Something is rotten in the state of France. No political party – at least none that existed before 2016 – seems immune to the spread of investigations into “fake” or shady parliamentary jobs. The accusations sank centre-right candidate François Fillon’s presidential campaign, and led to Marine Le Pen losing her parliamentary immunity in the European parliament (and proxy wars within her party, the National Front). Both deny the allegations. Now the investigations have made their way to the French government, led by Edouard Philippe, Emmanuel Macron’s Prime Minister.

On Wednesday morning, justice minister François Bayrou and secretary of state for European affairs Marielle de Sarnez announced their resignation from Philippe’s cabinet. They followed defence minister Sylvie Goulard’s resignation the previous day. The three politicians belonged not to Macron's party, En Marche!, but the centrist MoDem party. Bayrou, the leader, had thrown his weight behind Macron after dropping his own presidential bid in April.

The disappearance of three ministers leaves Emmanuel Macron’s cross-party government, which includes politicians from centre left and centre right parties, without a centrist helm. (Bayrou, who has run several times for the French presidency and lost, is the original “neither left nor right” politician – just with a less disruptive attitude, and a lot less luck). “I have decided not to be part of the next government,” he told the AFP.

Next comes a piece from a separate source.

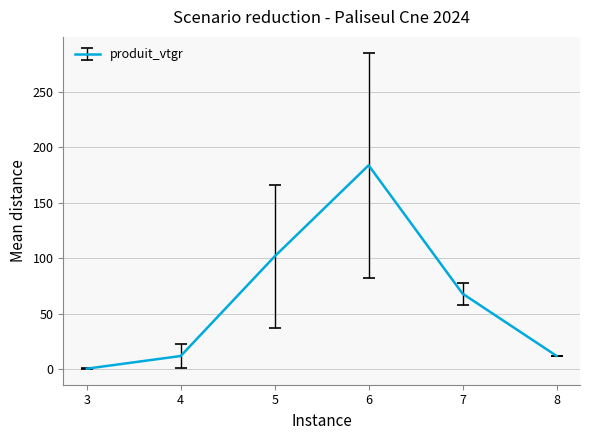

What is the difference between the maximum and second lowest values?

171.6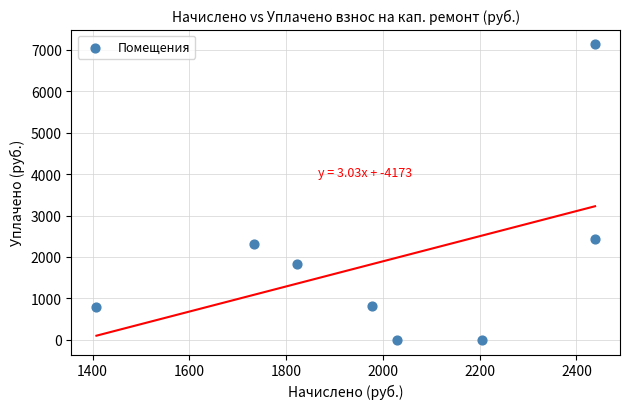

What is the average X value?

2006.4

Rumours had been spreading for weeks. Bayrou, who was last part of a French government as education minister from 1993 to 1997, had been under pressure since 9 June, when he was included in a preliminary investigation into “embezzlement”. The case revolves around whether the parliamentary assistants of MoDem's MEPs, paid for by the European Parliament, were actually working full or part-time for the party. The other two MoDem ministers who resigned, along with Bayrou, also have assistants under investigation.

Bayrou has denied the allegations. He has declared that there “never was” any case of “fake” jobs within his party and that it would be “easy to prove”. All the same, by the time he resigned, his position as justice minister has become untenable, not least because he was tasked by Macron with developing key legislation on the “moralisation of politics”, one of the new President’s campaign pledges. On 1 June, Bayrou unveiled the new law, which plans a 10-year ban from public life for any politician convicted of a crime or offence regarding honesty and transparency in their work.

Bayrou described his decision to resign as a sacrifice. “My name was never pronounced, but I was the target to hit to attack the government’s credibility,” he said, declaring he would rather “protect this law” by stepping down. The other two ministers also refuted the allegations, and gave similar reasons for resigning. 

Macron’s movement-turned-unstoppable-machine, En Marche!, remains untainted from accusations of the sort. Their 350 new MPs are younger, more diverse than is usual in France – but they are newcomers in politics. Which is exactly why Macron had sought an alliance with experienced Bayrou in the first place.